Chimpanzee community size at Kanyawara (the low-chimpanzee-density site) has varied between 40 and 50 since the onset of habituation in the late 1980s. The community had 11 adult males, 1 subadult male, 15 adult females, 3 nulliparous females, 8 juveniles, and 13 infants during our study (also see Muller and Wrangham 2004), making the density of chimpanzees at Kanyawara ca. 1.5 individuals/km2 (Emery Thompson et al. 2007; Wilson 2001; more recently, Wilson et al. 2014 provided an estimate of 2.9 individuals/km2). The chimpanzee community at Ngogo (the high-chimpanzee-density site) is the largest ever observed, with >150 members during the study period (Watts et al. 2006; current estimates are close to 200 individuals, pers. obs.), including 23–26 adult males, 15 adolescent males, at least 44 adult females, 15 adolescent females, 17 juveniles, and 34 infants, making the population density at Ngogo ca. 5.1 individuals/km2 (the more recent estimate by Wilson et al. 2014 is 4.5 individuals/km2).

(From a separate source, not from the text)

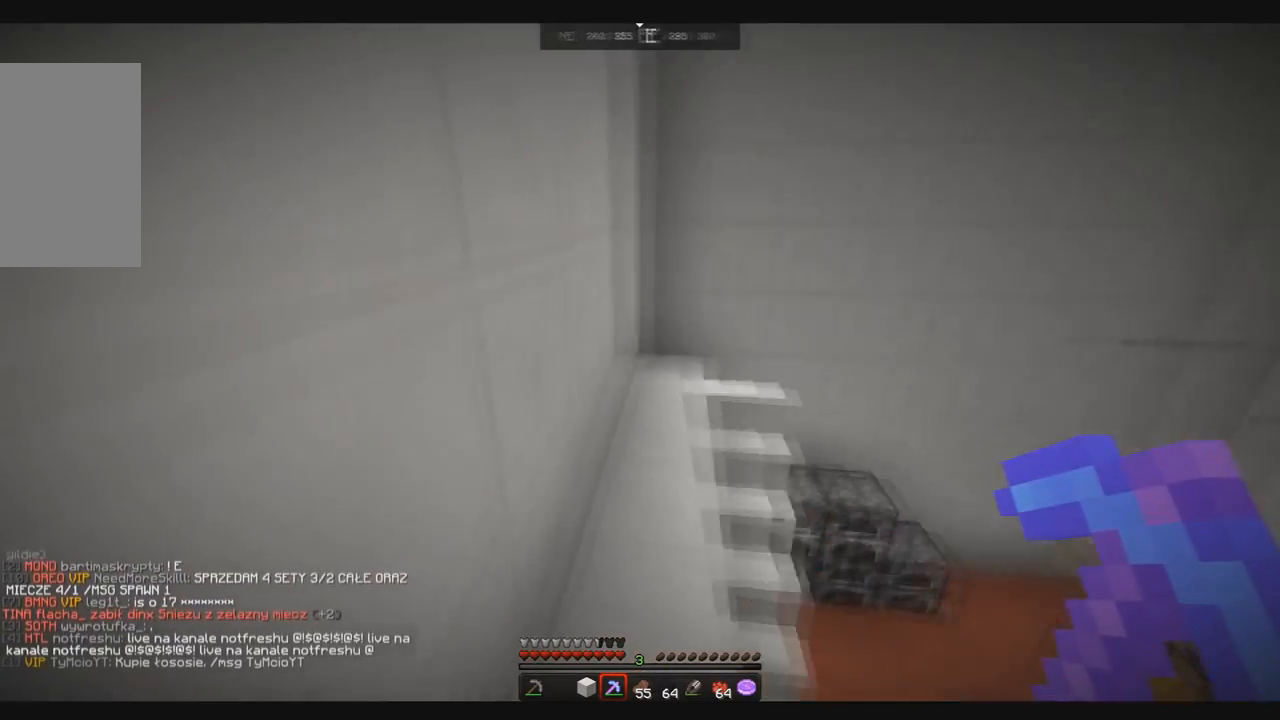
{"keys": ["up"], "mouse": [], "events": [[267, "space", "up"]]}
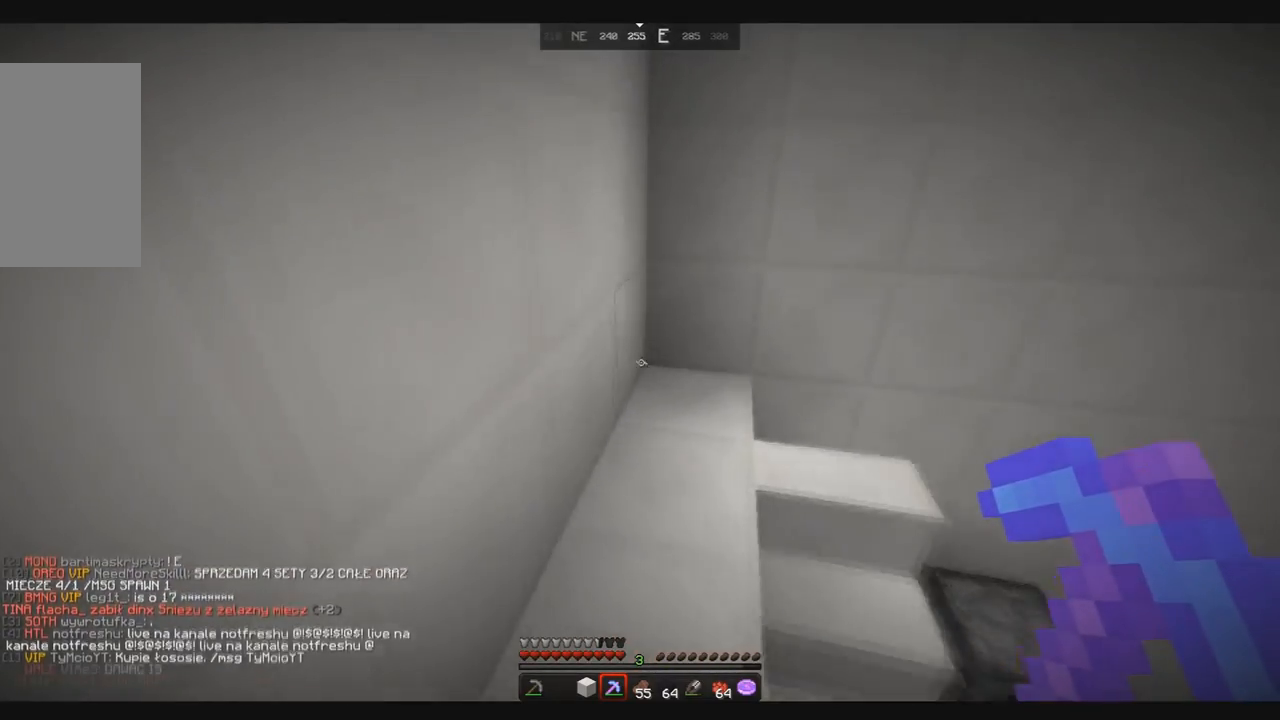
{"keys": [], "mouse": [], "events": [[67, "space", "down"], [301, "space", "up"], [367, "up", "up"]]}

We conducted this study for 19 mo, from June 2005 to December 2006. This included at least a full year at each site (Ngogo: 1059 h of focal animal sampling between June 2005 and June 2006; Kanyawara: 961 h between January 2006 and December 2006). However, we were able to simultaneously collect data on both communities only between January 2006 and June 2006 (hereafter referred to as the “overlap” period).

Data Collection

K. Potts or a trained field assistant conducted focal follows of individual chimpanzees at each site. We limited sampling to adults and adolescents. K. Potts collected all of the focal data from Ngogo, while a single field assistant following an identical sampling protocol collected the majority of the data on chimpanzees at Kanyawara. After training, K. Potts occasionally followed chimpanzees at Kanyawara with this assistant and collected data on the same focal chimpanzees at the same time to ensure interobserver reliability. Quantitative tests of interobserver reliability revealed strong concordance between the two observers in determination of feeding rate (see definition in the text that follows), which we considered to be the measure most likely to vary between observers (intraclass correlation coefficient = 0.992, F = 258, P < 0.001).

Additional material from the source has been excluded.